A propos Gedenken: In Berlin erinnert seit September 2017 ein Denkmal an die von Hirschfeld mitinitiierte erste Emanzipationsbewegung für Homosexuelle: Das Ensemble aus sechs übergroßen Blüten der Calla-Lilie in den Farben des Regenbogens befindet sich am Magnus-Hirschfeld-Ufer an der Spree, in Höhe des Bundeskanzleramtes.

Bekommt Heidelberg eine Magnus-Hirschfeld-Straße?

Bereits im Mai, zum 149. Geburtstag der queeren Ikone, wurde in Sachsen-Anhalts Landeshauptstadt Magdeburg eine Gedenktafel für Hirschfeld offiziell im Rahmen einer öffentlichen Veranstaltung eingeweiht – dort betrieb er einst eine naturheilkundliche Praxis, bevor er sich in Berlin niederließ und im Jahr 1919 das Institut gründete. In Heidelberg, wo Hirschfeld einst drei Semester studierte, will eine Initiative eine Straße nach ihm benennen; in Oranienburg ist das längst geschehen.

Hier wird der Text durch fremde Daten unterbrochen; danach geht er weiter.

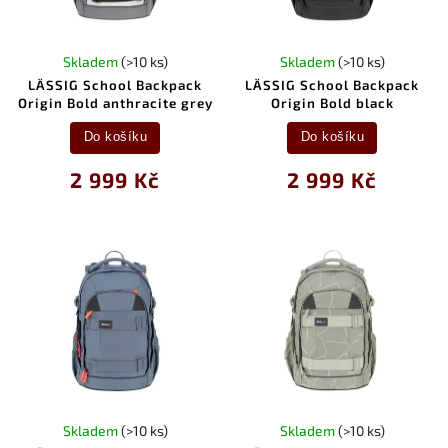
Skladem
(>10 ks)
Skladem
(>10 ks)
LÄSSIG School Backpack
LÄSSIG School Backpack
Origin Bold anthracite grey
Origin Bold black
Do košíku
Do košíku
2 999 Kč
2 999 Kč
Skladem
(>10 ks)
Skladem
(>10 ks)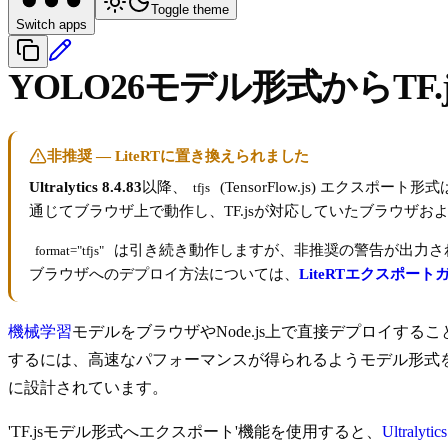
Toggle theme
Switch apps
YOLO26モデル形式からT
非推奨 — LiteRTに置き換えられました
Ultralytics 8.4.83
以降、
(TensorFlow.js) エクスポー
tfjs
通じてブラウザ上で動作し、TF.jsが対応していたブラウザお
は引き続き動作しますが、非推奨の警告が出力され
format="tfjs"
ブラウザへのデプロイ方法については、
LiteRTエクスポート
機械学習
モデルをブラウザやNode.js上で直接デプロイ
するには、高速なパフォーマンスが得られるようモデル形式を最適
に設計されています。
'TF.jsモデル形式へエクスポート'機能を使用すると、
Ultralyti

Am Montag nun wird mit einem großen Festakt im Berliner Haus der Kulturen der Welt – dort stand früher das Institut für Sexualwissenschaft – der 150. Geburtstag Hirschfelds gefeiert. Teilnehmen werden diverse Bundes- und Landesminister. Auch die
Präsidenten der Zentralräte der Juden und der Muslime haben sich angekündigt. Erwartet wird zudem Hirschfelds Großnichte Gaby Cohen, die dem Tagesspiegel erzählte, dass sie lange gar nicht wusste, wie bedeutend ihr Großonkel war – bis sie Rosa von Praunheims Film „Der Einstein des Sex“ über ihn sah. „Meine Eltern haben uns erzählt, dass Magnus ein Institut hatte, die Nazis das Institut zerstörten und Magnus Berlin verlassen musste. Das alles wussten wir“, so Cohen. „Aber dass er der erste homosexuelle Aktivist der Welt war, wusste ich nicht – und auch nicht, wie bahnbrechend seine Forschungen und Ansichten waren und wie stolz wir darauf sein können.“

Bundesjustizministerin Katarina Barley, zugleich Vorsitzende im Kuratorium der Bundesstiftung Magnus Hirschfeld, würdigte vorab gegenüber Gay City News Hirschfelds Mut und seine gesellschaftliche Vision, sich dem Kampf für LGBTIQ-Rechte zu widmen.
Wörtlich sagte sie: “Unsere heutige Gesellschaft braucht Menschen, die aus gewohnten Denkmustern ausbrechen und dabei weder Widerstand noch Zurückweisung fürchten.”